Found in 2-4% of dissertations we analyze. Long unstructured lists signal you haven’t found the pattern connecting the items—committees want to see you organize, not just enumerate.
Convert this inline list to a bulleted or numbered list, or group related items.
Excessive listing occurs when a sentence contains seven or more items in a flat, comma-separated inline list. This usually happens in literature reviews when students try to demonstrate thoroughness by naming every relevant variable, author, or concept in a single sentence. The result is a list that exceeds working memory capacity and makes it impossible for the reader to understand how the items relate to each other.
Committees flag excessive listing because it reveals a gap in analytical thinking. A flat list says “here are things I found.” A grouped list says “here’s how these things connect.” When you write “Participants included teachers, administrators, counselors, parents, students, board members, and community partners,” you’re forcing your reader to do the categorization work that should already be in your writing. Grouping those into educators, families, and governance representatives shows you understand the structure of your own study.
The fix is straightforward: either group related items into meaningful categories within the sentence, or convert the list to a bulleted or numbered format.

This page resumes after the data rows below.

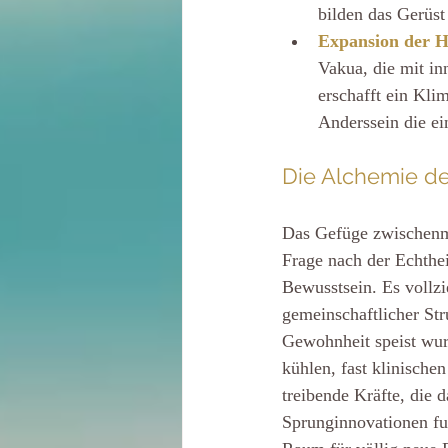
bilden das Gerüst
Expansion der 
Vakua, die mit i
erschafft ein Kli
Anderssein die ei
Die Alchemie de
Das Gefüge zwischenme
Frage nach der Echtheit
Bewusstsein. Es vollzie
gemeinschaftlicher Str
Gewohnheit speist wurd
kühlen, fast klinisch
treibende Kräfte, die 
Sprunginnovationen fu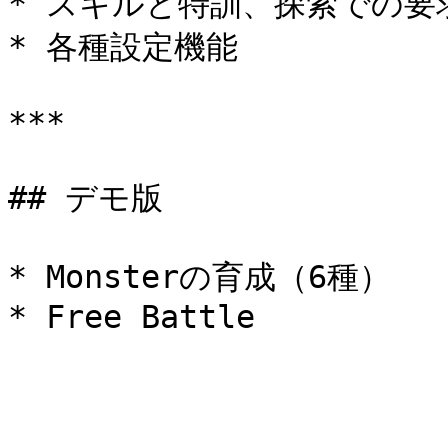
* スキルと特訓、探索での要
* 各種設定機能

***

## デモ版

* Monsterの育成（6種）
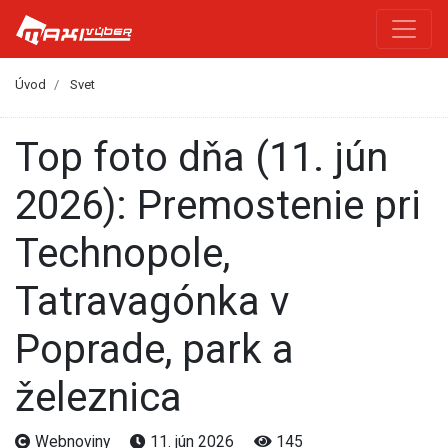
Úvod
Svet
Top foto dňa (11. jún
2026): Premostenie pri
Technopole,
Tatravagónka v
Poprade, park a
železnica
Webnoviny
11. jún 2026
145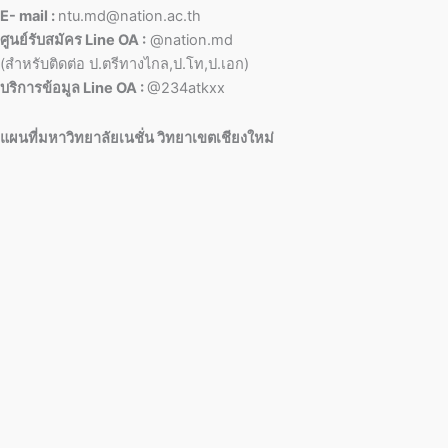
E- mail :
ntu.md@nation.ac.th
ศูนย์รับสมัคร Line OA :
@nation.md
(สำหรับติดต่อ ป.ตรีทางไกล,ป.โท,ป.เอก)
บริการข้อมูล Line OA :
@234atkxx
แผนที่มหาวิทยาลัยเนชั่น วิทยาเขตเชียงใหม่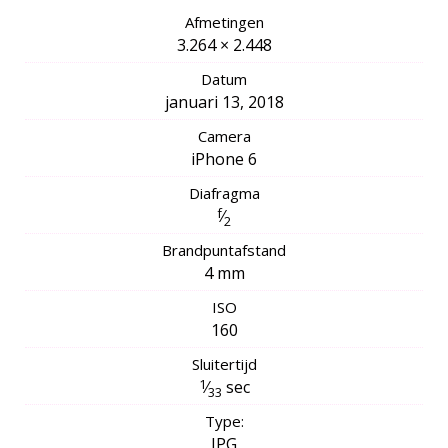
Afmetingen
3.264 × 2.448
Datum
januari 13, 2018
Camera
iPhone 6
Diafragma
f
⁄
2
Brandpuntafstand
4 mm
ISO
160
Sluitertijd
1
⁄
sec
33
Type:
JPG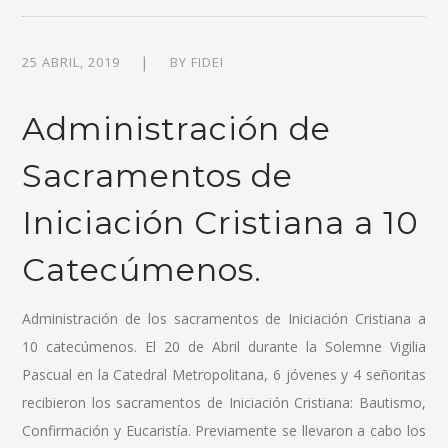
25 ABRIL, 2019
BY
FIDEI
Administración de
Sacramentos de
Iniciación Cristiana a 10
Catecúmenos.
Administración de los sacramentos de Iniciación Cristiana a
10 catecúmenos. El 20 de Abril durante la Solemne Vigilia
Pascual en la Catedral Metropolitana, 6 jóvenes y 4 señoritas
recibieron los sacramentos de Iniciación Cristiana: Bautismo,
Confirmación y Eucaristía. Previamente se llevaron a cabo los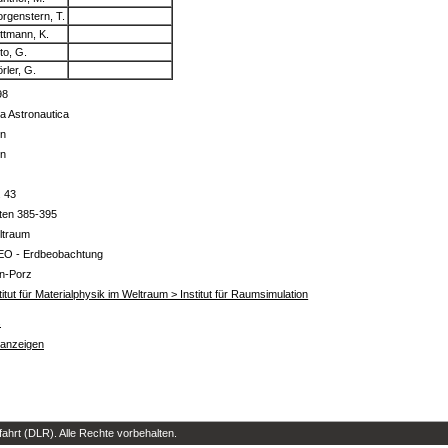
rgenstern, T.
ttmann, K.
to, G.
rler, G.
98
a Astronautica
in
in
. 43
ten 385-395
ltraum
EO - Erdbeobachtung
ln-Porz
titut für Materialphysik im Weltraum > Institut für Raumsimulation
s
 anzeigen
hrt (DLR). Alle Rechte vorbehalten.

If items genuinely have no relationship to each other, that’s a signal that they may not all belong in the same sentence. Every list in your dissertation should communicate structure, not just content.

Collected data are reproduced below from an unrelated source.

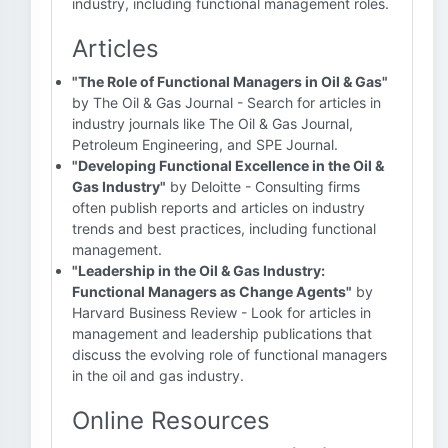
industry, including functional management roles.
Articles
"The Role of Functional Managers in Oil & Gas"
by The Oil & Gas Journal - Search for articles in
industry journals like The Oil & Gas Journal,
Petroleum Engineering, and SPE Journal.
"Developing Functional Excellence in the Oil &
Gas Industry"
by Deloitte - Consulting firms
often publish reports and articles on industry
trends and best practices, including functional
management.
"Leadership in the Oil & Gas Industry:
Functional Managers as Change Agents"
by
Harvard Business Review - Look for articles in
management and leadership publications that
discuss the evolving role of functional managers
in the oil and gas industry.
Online Resources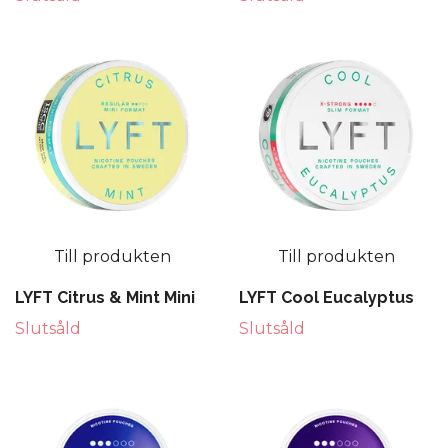
Till produkten
Till produkten
LYFT Citrus & Mint Mini
LYFT Cool Eucalyptus
Slutsåld
Slutsåld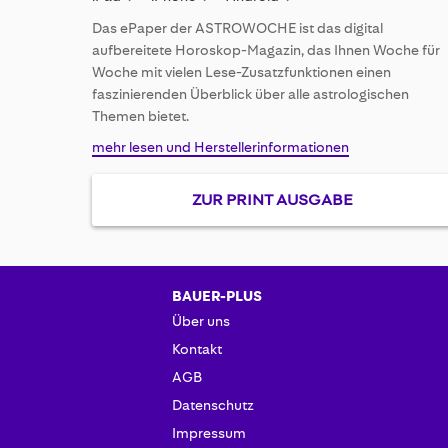
the
images
Das ePaper der ASTROWOCHE ist das digital
gallery
aufbereitete Horoskop-Magazin, das Ihnen Woche für
Woche mit vielen Lese-Zusatzfunktionen einen
faszinierenden Überblick über alle astrologischen
Themen bietet.
mehr lesen und Herstellerinformationen
ZUR PRINT AUSGABE
BAUER-PLUS
Über uns
Kontakt
AGB
Datenschutz
Impressum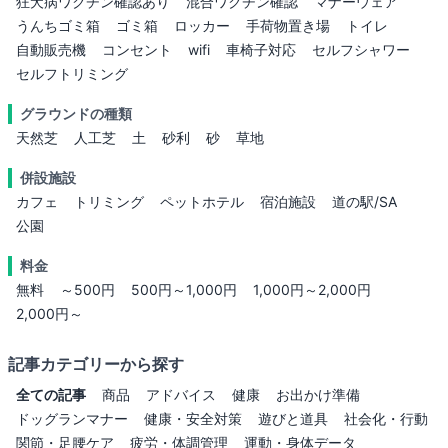
狂犬病ワクチン確認あり
混合ワクチン確認
マナーウェア
うんちゴミ箱
ゴミ箱
ロッカー
手荷物置き場
トイレ
自動販売機
コンセント
wifi
車椅子対応
セルフシャワー
セルフトリミング
グラウンドの種類
天然芝
人工芝
土
砂利
砂
草地
併設施設
カフェ
トリミング
ペットホテル
宿泊施設
道の駅/SA
公園
料金
無料
～500円
500円～1,000円
1,000円～2,000円
2,000円～
記事カテゴリーから探す
全ての記事
商品
アドバイス
健康
お出かけ準備
ドッグランマナー
健康・安全対策
遊びと道具
社会化・行動
関節・足腰ケア
疲労・体調管理
運動・身体データ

Long inline lists exceed working memory limits and obscure the relationships between items.
Students organize by source rather than by idea. When they find multiple relevant items, they list them all to prove thoroughness, not realizing that an unstructured list actually obscures the relationships between items.
A list is an admission that you haven't found the pattern yet. If items relate to each other, group them. If they don't, question whether they all belong.
Participants included teachers, administrators, counselors, parents, students, board members, and community partners.
Participants included educators (teachers, administrators, counselors), families (parents, students), and governance representatives (board members, community partners).
Separate variables into conceptual groupings that reveal how they relate to each other.
The study examined motivation, self-efficacy, engagement, persistence, achievement, satisfaction, and retention.
The study examined psychological factors (motivation, self-efficacy, engagement) and academic outcomes (persistence, achievement, satisfaction, retention).
Organize data collection methods by type to show methodological structure.
Data were collected through interviews, focus groups, observations, surveys, document analysis, field notes, and reflective journals.
Data were collected through three primary methods: interactive (interviews, focus groups), observational (observations, field notes), and documentary (surveys, document analysis, reflective journals).